Thursday, November 03, 2011
Changing People with Process Product & Partners to get Performance
I recently weighed in among other commenters on Stephen Mann’s blog on ABC of ICT blog over at Forrester. ABC stands for Attitude, Behavior, and Culture, and ICT for Information and Communication Technology. Stephen was ruminating on the relative importance of the 4 Ps (People, Process, Products, Partners) to get Performance, and pointing out that People (and sometimes Partners’ People, I might add) are the most difficult to modify and often most in need of modification to improve performance. The ABC exercises identify the symptoms - the peoples’ “worst practices”.
There was a common thread among the many experts and friends who commented on the blog - the order in which the Ps should be addressed. This is interesting, but jumps past the question; How do we change the people?

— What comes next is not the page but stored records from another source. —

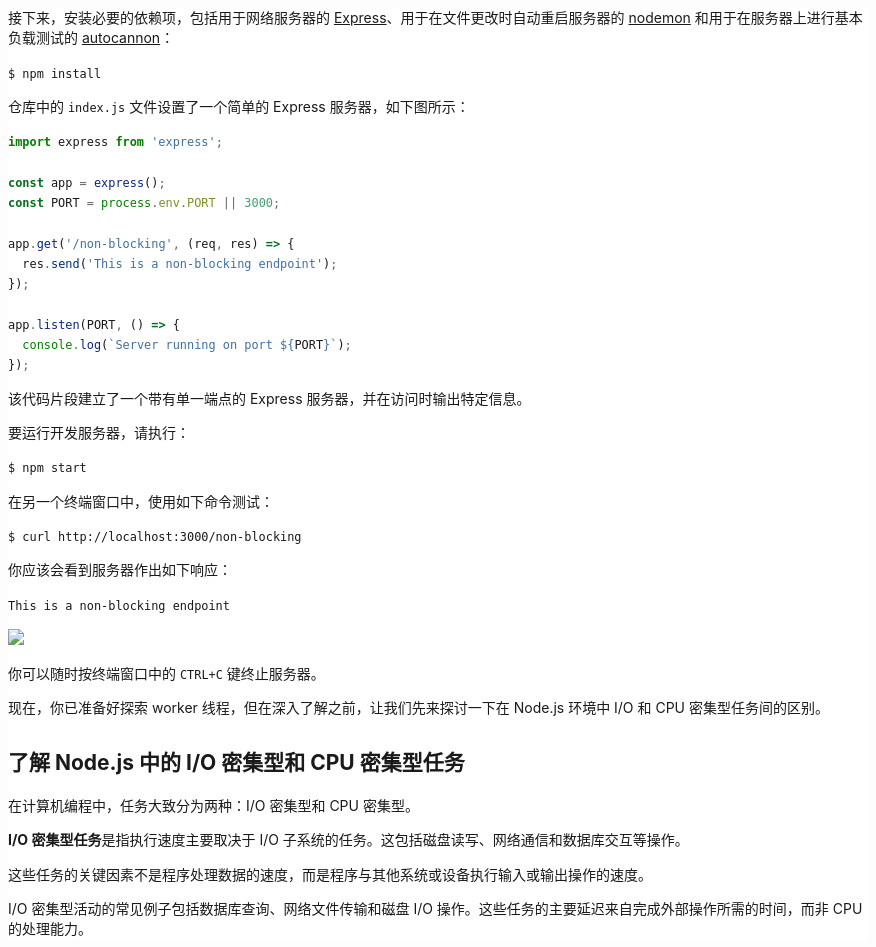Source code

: 接下来，安装必要的依赖项，包括用于网络服务器的 [Express](https://expressjs.com/)、用于在文件更改时自动重启服务器的 [nodemon](https://nodemon.io/) 和用于在服务器上进行基本负载测试的 [autocannon](https://www.npmjs.com/package/autocannon)：

```bash
$ npm install
```

仓库中的 `index.js` 文件设置了一个简单的 Express 服务器，如下图所示：

```js
import express from 'express';

const app = express();
const PORT = process.env.PORT || 3000;

app.get('/non-blocking', (req, res) => {
  res.send('This is a non-blocking endpoint');
});

app.listen(PORT, () => {
  console.log(`Server running on port ${PORT}`);
});
```

该代码片段建立了一个带有单一端点的 Express 服务器，并在访问时输出特定信息。

要运行开发服务器，请执行：

```bash
$ npm start
```

在另一个终端窗口中，使用如下命令测试：

```bash
$ curl http://localhost:3000/non-blocking
```

你应该会看到服务器作出如下响应：

```text
This is a non-blocking endpoint
```

![](img/nodejs-workers-explained/截图_20240405154449.png)

你可以随时按终端窗口中的 `CTRL+C` 键终止服务器。

现在，你已准备好探索 worker 线程，但在深入了解之前，让我们先来探讨一下在 Node.js 环境中 I/O 和 CPU 密集型任务间的区别。

## 了解 Node.js 中的 I/O 密集型和 CPU 密集型任务

在计算机编程中，任务大致分为两种：I/O 密集型和 CPU 密集型。

**I/O 密集型任务**是指执行速度主要取决于 I/O 子系统的任务。这包括磁盘读写、网络通信和数据库交互等操作。

这些任务的关键因素不是程序处理数据的速度，而是程序与其他系统或设备执行输入或输出操作的速度。

I/O 密集型活动的常见例子包括数据库查询、网络文件传输和磁盘 I/O 操作。这些任务的主要延迟来自完成外部操作所需的时间，而非 CPU 的处理能力。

We often get this question from clients engaging in our ABC exercises at Pink Elephant. In the ABC exercise we are exposing and identifying the people problem symptoms so we can accept that we have a problem. Step 1 in the famous Alcoholics Anonymous 12 step method. We are not providing solutions to the problems we have identified.

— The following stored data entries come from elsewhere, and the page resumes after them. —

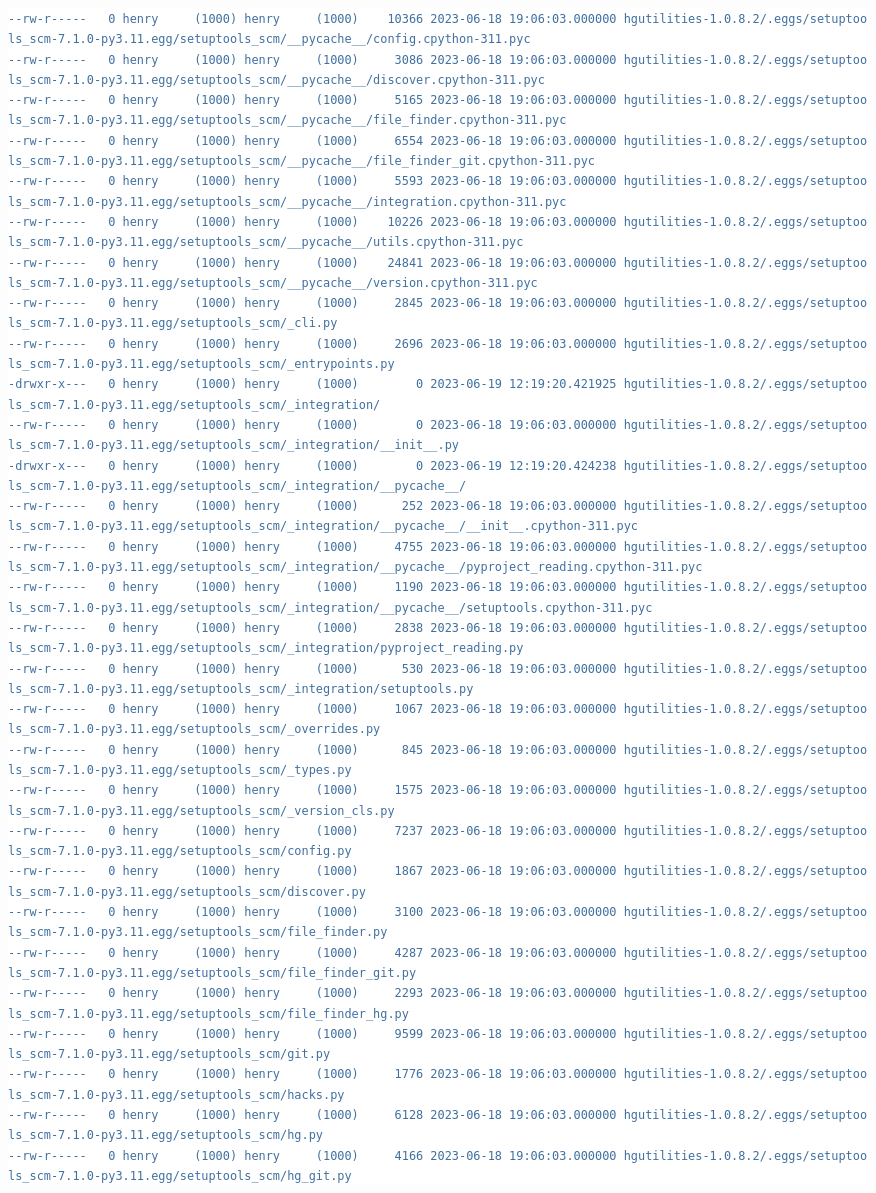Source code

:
```diff
--rw-r-----   0 henry     (1000) henry     (1000)    10366 2023-06-18 19:06:03.000000 hgutilities-1.0.8.2/.eggs/setuptools_scm-7.1.0-py3.11.egg/setuptools_scm/__pycache__/config.cpython-311.pyc
--rw-r-----   0 henry     (1000) henry     (1000)     3086 2023-06-18 19:06:03.000000 hgutilities-1.0.8.2/.eggs/setuptools_scm-7.1.0-py3.11.egg/setuptools_scm/__pycache__/discover.cpython-311.pyc
--rw-r-----   0 henry     (1000) henry     (1000)     5165 2023-06-18 19:06:03.000000 hgutilities-1.0.8.2/.eggs/setuptools_scm-7.1.0-py3.11.egg/setuptools_scm/__pycache__/file_finder.cpython-311.pyc
--rw-r-----   0 henry     (1000) henry     (1000)     6554 2023-06-18 19:06:03.000000 hgutilities-1.0.8.2/.eggs/setuptools_scm-7.1.0-py3.11.egg/setuptools_scm/__pycache__/file_finder_git.cpython-311.pyc
--rw-r-----   0 henry     (1000) henry     (1000)     5593 2023-06-18 19:06:03.000000 hgutilities-1.0.8.2/.eggs/setuptools_scm-7.1.0-py3.11.egg/setuptools_scm/__pycache__/integration.cpython-311.pyc
--rw-r-----   0 henry     (1000) henry     (1000)    10226 2023-06-18 19:06:03.000000 hgutilities-1.0.8.2/.eggs/setuptools_scm-7.1.0-py3.11.egg/setuptools_scm/__pycache__/utils.cpython-311.pyc
--rw-r-----   0 henry     (1000) henry     (1000)    24841 2023-06-18 19:06:03.000000 hgutilities-1.0.8.2/.eggs/setuptools_scm-7.1.0-py3.11.egg/setuptools_scm/__pycache__/version.cpython-311.pyc
--rw-r-----   0 henry     (1000) henry     (1000)     2845 2023-06-18 19:06:03.000000 hgutilities-1.0.8.2/.eggs/setuptools_scm-7.1.0-py3.11.egg/setuptools_scm/_cli.py
--rw-r-----   0 henry     (1000) henry     (1000)     2696 2023-06-18 19:06:03.000000 hgutilities-1.0.8.2/.eggs/setuptools_scm-7.1.0-py3.11.egg/setuptools_scm/_entrypoints.py
-drwxr-x---   0 henry     (1000) henry     (1000)        0 2023-06-19 12:19:20.421925 hgutilities-1.0.8.2/.eggs/setuptools_scm-7.1.0-py3.11.egg/setuptools_scm/_integration/
--rw-r-----   0 henry     (1000) henry     (1000)        0 2023-06-18 19:06:03.000000 hgutilities-1.0.8.2/.eggs/setuptools_scm-7.1.0-py3.11.egg/setuptools_scm/_integration/__init__.py
-drwxr-x---   0 henry     (1000) henry     (1000)        0 2023-06-19 12:19:20.424238 hgutilities-1.0.8.2/.eggs/setuptools_scm-7.1.0-py3.11.egg/setuptools_scm/_integration/__pycache__/
--rw-r-----   0 henry     (1000) henry     (1000)      252 2023-06-18 19:06:03.000000 hgutilities-1.0.8.2/.eggs/setuptools_scm-7.1.0-py3.11.egg/setuptools_scm/_integration/__pycache__/__init__.cpython-311.pyc
--rw-r-----   0 henry     (1000) henry     (1000)     4755 2023-06-18 19:06:03.000000 hgutilities-1.0.8.2/.eggs/setuptools_scm-7.1.0-py3.11.egg/setuptools_scm/_integration/__pycache__/pyproject_reading.cpython-311.pyc
--rw-r-----   0 henry     (1000) henry     (1000)     1190 2023-06-18 19:06:03.000000 hgutilities-1.0.8.2/.eggs/setuptools_scm-7.1.0-py3.11.egg/setuptools_scm/_integration/__pycache__/setuptools.cpython-311.pyc
--rw-r-----   0 henry     (1000) henry     (1000)     2838 2023-06-18 19:06:03.000000 hgutilities-1.0.8.2/.eggs/setuptools_scm-7.1.0-py3.11.egg/setuptools_scm/_integration/pyproject_reading.py
--rw-r-----   0 henry     (1000) henry     (1000)      530 2023-06-18 19:06:03.000000 hgutilities-1.0.8.2/.eggs/setuptools_scm-7.1.0-py3.11.egg/setuptools_scm/_integration/setuptools.py
--rw-r-----   0 henry     (1000) henry     (1000)     1067 2023-06-18 19:06:03.000000 hgutilities-1.0.8.2/.eggs/setuptools_scm-7.1.0-py3.11.egg/setuptools_scm/_overrides.py
--rw-r-----   0 henry     (1000) henry     (1000)      845 2023-06-18 19:06:03.000000 hgutilities-1.0.8.2/.eggs/setuptools_scm-7.1.0-py3.11.egg/setuptools_scm/_types.py
--rw-r-----   0 henry     (1000) henry     (1000)     1575 2023-06-18 19:06:03.000000 hgutilities-1.0.8.2/.eggs/setuptools_scm-7.1.0-py3.11.egg/setuptools_scm/_version_cls.py
--rw-r-----   0 henry     (1000) henry     (1000)     7237 2023-06-18 19:06:03.000000 hgutilities-1.0.8.2/.eggs/setuptools_scm-7.1.0-py3.11.egg/setuptools_scm/config.py
--rw-r-----   0 henry     (1000) henry     (1000)     1867 2023-06-18 19:06:03.000000 hgutilities-1.0.8.2/.eggs/setuptools_scm-7.1.0-py3.11.egg/setuptools_scm/discover.py
--rw-r-----   0 henry     (1000) henry     (1000)     3100 2023-06-18 19:06:03.000000 hgutilities-1.0.8.2/.eggs/setuptools_scm-7.1.0-py3.11.egg/setuptools_scm/file_finder.py
--rw-r-----   0 henry     (1000) henry     (1000)     4287 2023-06-18 19:06:03.000000 hgutilities-1.0.8.2/.eggs/setuptools_scm-7.1.0-py3.11.egg/setuptools_scm/file_finder_git.py
--rw-r-----   0 henry     (1000) henry     (1000)     2293 2023-06-18 19:06:03.000000 hgutilities-1.0.8.2/.eggs/setuptools_scm-7.1.0-py3.11.egg/setuptools_scm/file_finder_hg.py
--rw-r-----   0 henry     (1000) henry     (1000)     9599 2023-06-18 19:06:03.000000 hgutilities-1.0.8.2/.eggs/setuptools_scm-7.1.0-py3.11.egg/setuptools_scm/git.py
--rw-r-----   0 henry     (1000) henry     (1000)     1776 2023-06-18 19:06:03.000000 hgutilities-1.0.8.2/.eggs/setuptools_scm-7.1.0-py3.11.egg/setuptools_scm/hacks.py
--rw-r-----   0 henry     (1000) henry     (1000)     6128 2023-06-18 19:06:03.000000 hgutilities-1.0.8.2/.eggs/setuptools_scm-7.1.0-py3.11.egg/setuptools_scm/hg.py
--rw-r-----   0 henry     (1000) henry     (1000)     4166 2023-06-18 19:06:03.000000 hgutilities-1.0.8.2/.eggs/setuptools_scm-7.1.0-py3.11.egg/setuptools_scm/hg_git.py
```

A clear goal and a commitment by the people to achieve it - that is what makes things like LEAN, TOC, and ITSM work. Rob England (one of the commenters and the IT Skeptic) was correct in citing John Kotter as source of help. Kotter does give us the signposts. A key point he makes is that the change requires a Leader (defined here as the one chosen and accepted by the led - Konosuke Matsushita was the object of Kotter’s study) and a guiding coalition who can articulate the goal and pull people to commit themselves and make their way to the overarching organizational goal. Organizational optimization, not local optimization.
There are many change methodologies that cover both organizational and individual change. One of the older methods used by businesses is ADKAR. This method covers the change/grief cycle at both the organizational and individual level helping managers and supervisors transform themselves and all the people in the organization with Awareness, Desire, Knowledge, Ability and Reinforcement. This method focuses on changing individuals AND the organization as a result. As you might expect, it takes a lot of personal relationship building, communication and team work - not terribly strong suits in IT people promoted into management on the basis of their technical performance. For IT organizations the ABC solution opportunities rely on building this skill set - whether there is a transformation program afoot - or not.